By Brian Melley
Associated Press
LOS ANGELES (AP) — Some were students who had tried drugs or alcohol, but didn’t have substance abuse problems. Others were young addicts in need of help.
Neither group necessarily fared well under counseling programs run by a Long Beach company for Los Angeles County schools, according to federal prosecutors. Dabblers were dubbed abusers, and hard-core users didn’t always get the care they needed.
The students unwittingly helped the company take in $46 million in a decadelong health care fraud scheme that led to indictments unsealed Wednesday against eight women employees who managed the program, supervised counselors or worked with students.
“Employees engaged in a long-running fraud scheme to steal tens of millions of dollars from a program with limited resources that was designed to help underprivileged youth in recovery,” U.S. Attorney Eileen M. Decker said. “The defendants and (the company) branded many innocent young people as substance abusers and addicts in order to boost enrollment numbers and billings.”
The now-defunct Atlantic Health Services in Long Beach billed for $50 million in fraudulent Medi-Cal reimbursements for treatment that either wasn’t provided to poor middle and high school students, was deficient or was given to students who didn’t have drug or alcohol problems, prosecutors said.
Audits failed to detect the crimes because paperwork was falsified, Assistant United States Attorney Cathy Ostiller said. The California Department of Justice received complaints in 2009, but the health care fraud continued until 2013.
She wouldn’t say who complained or describe the nature of the complaints. Federal investigators got involved in 2011.
Spokeswomen for the state Department of Health Care Services and the attorney general didn’t immediately comment.
The eight women charged did not benefit financially from the scheme, Ostiller said.

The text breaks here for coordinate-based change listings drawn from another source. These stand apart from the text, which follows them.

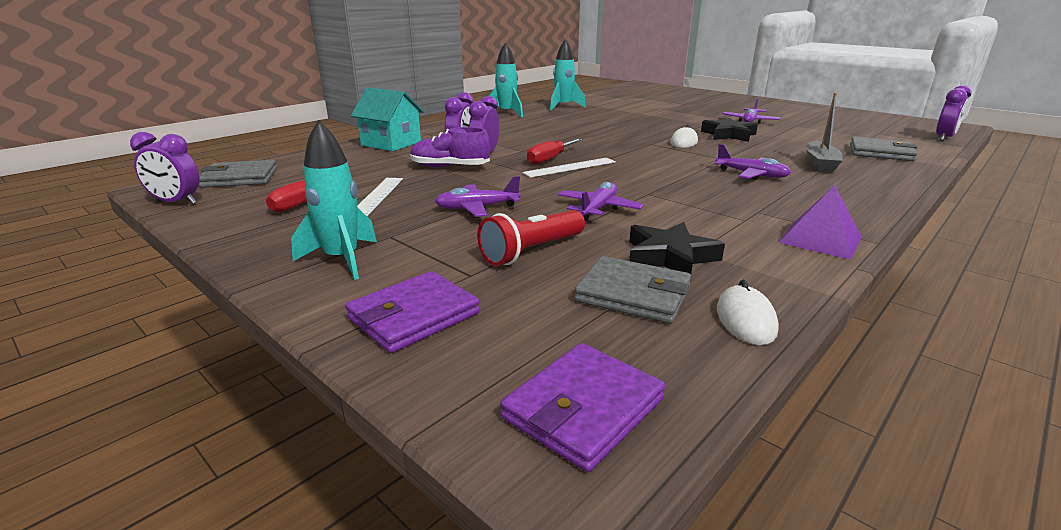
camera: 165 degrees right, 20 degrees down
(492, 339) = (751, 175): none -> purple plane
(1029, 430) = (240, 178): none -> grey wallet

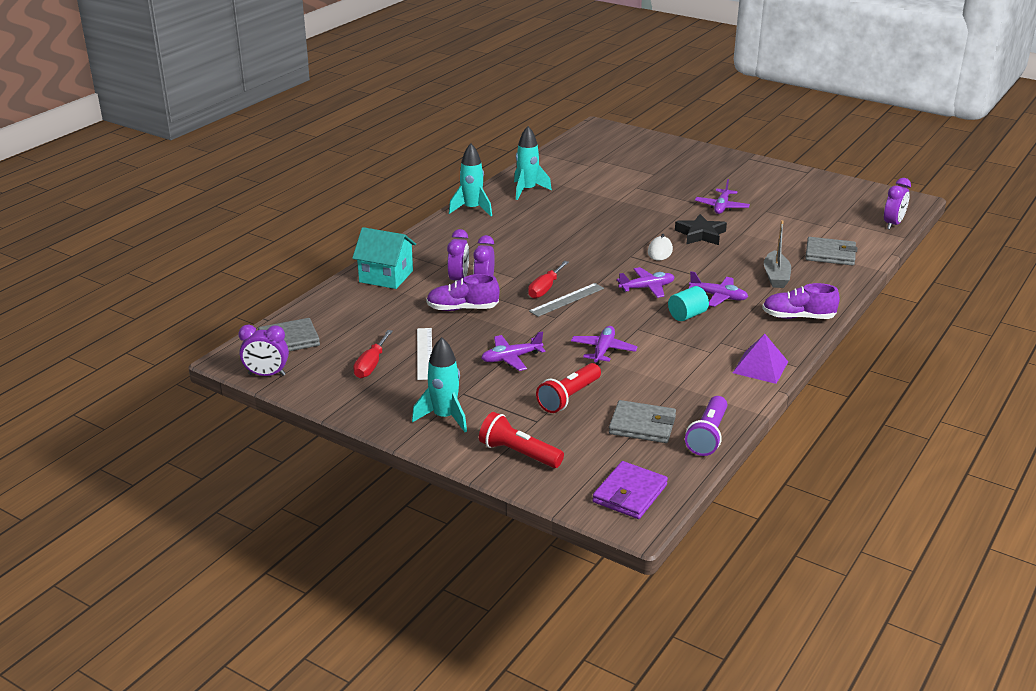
camera: 10 degrees left, 5 degrees up
(414, 316) = (518, 453): purple wallet -> red flashlight
(570, 167) = (567, 300): white ruler -> grey ruler
(665, 164) = (647, 288): none -> purple plane
(670, 257) = (661, 393): black star -> none
(712, 186) = (687, 315): none -> turquoise cylinder
(745, 320) = (708, 436): white mouse -> purple flashlight
(860, 196) = (798, 317): none -> purple shoe

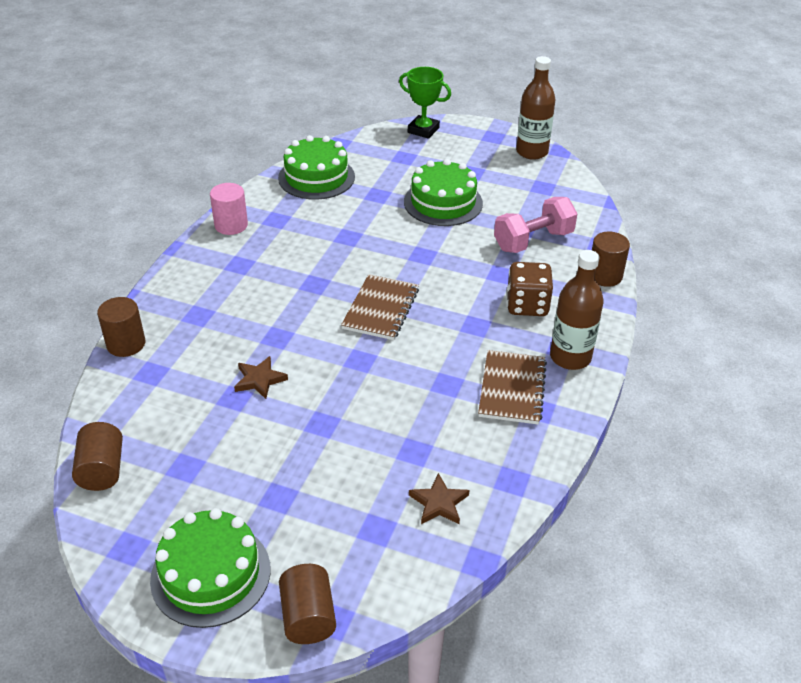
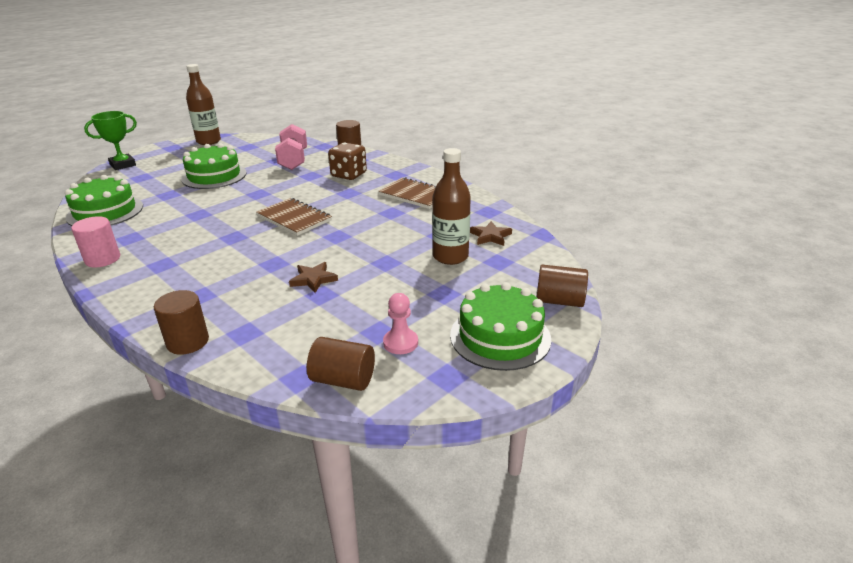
camera: 65 degrees left, 10 degrees down
(172, 491) = (400, 343): none -> pink pawn
(570, 357) = (406, 174): brown bottle -> brown bottle (450, 257)

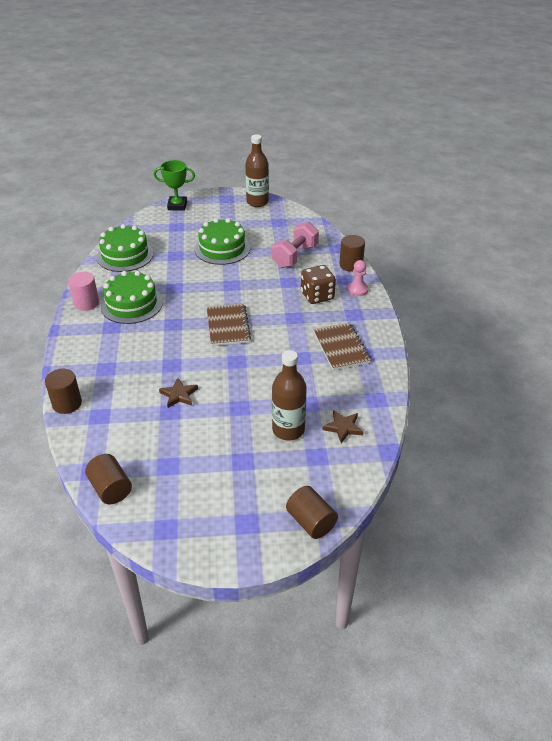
camera: 40 degrees right, 10 degrees up
(400, 343) = (170, 484): pink pawn -> pink pawn (357, 290)
(500, 336) = (232, 522): green cake -> green cake (131, 304)

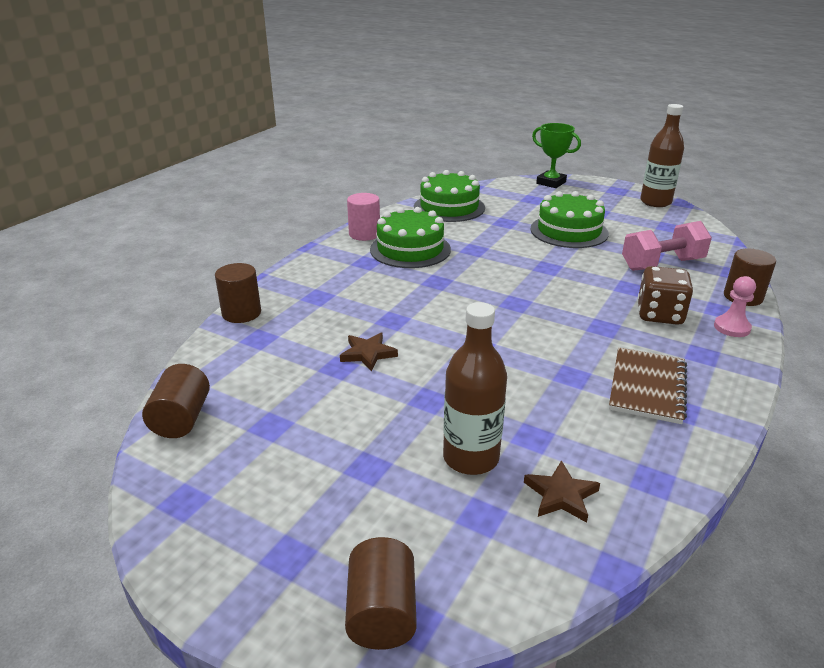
camera: 35 degrees right, 10 degrees down
(228, 326) = (502, 306): brown notebook -> none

In some cases, counselors were recovering drug abusers just looking to hold onto their jobs and faced threats of being fired if they didn’t falsify paperwork.
“As far as we can tell, most of these employees were minimum-wage earners,” Ostiller said. “They were not doing this for luxury yachts.”
Whether someone higher up in the company benefited isn’t clear, though the investigation is ongoing, she noted.
Efforts to reach Atlantic Health Services or a former company official were unsuccessful.
A dozen others involved in the scheme have already pleaded guilty, including Dr. Leland Whitson, 75, the former medical and clinical director for the company, who diagnosed many of the students as having drug problems. He pleaded guilty to making a false statement affecting a health care program.
Whitson’s lawyers didn’t return messages seeking comment.
In some cases, students who admitted trying alcohol at a party were diagnosed as abusers. They were then exposed to others with real addiction problems, Ostiller said.
Teachers often did not know the nature of the programs students were receiving, and students were confounded about what they were attending.
“Some kids have told us they didn’t even know they were in a substance abuse program,” Ostiller said. “Why would they be in a program they didn’t need?”
The company billed nearly $30 per student for sessions that often exceeded the limit of 10 participants. In those instances, separate attendance sheets were prepared so groups appeared smaller.
Many of the counseling sessions only occurred on paper, and signatures were later forged.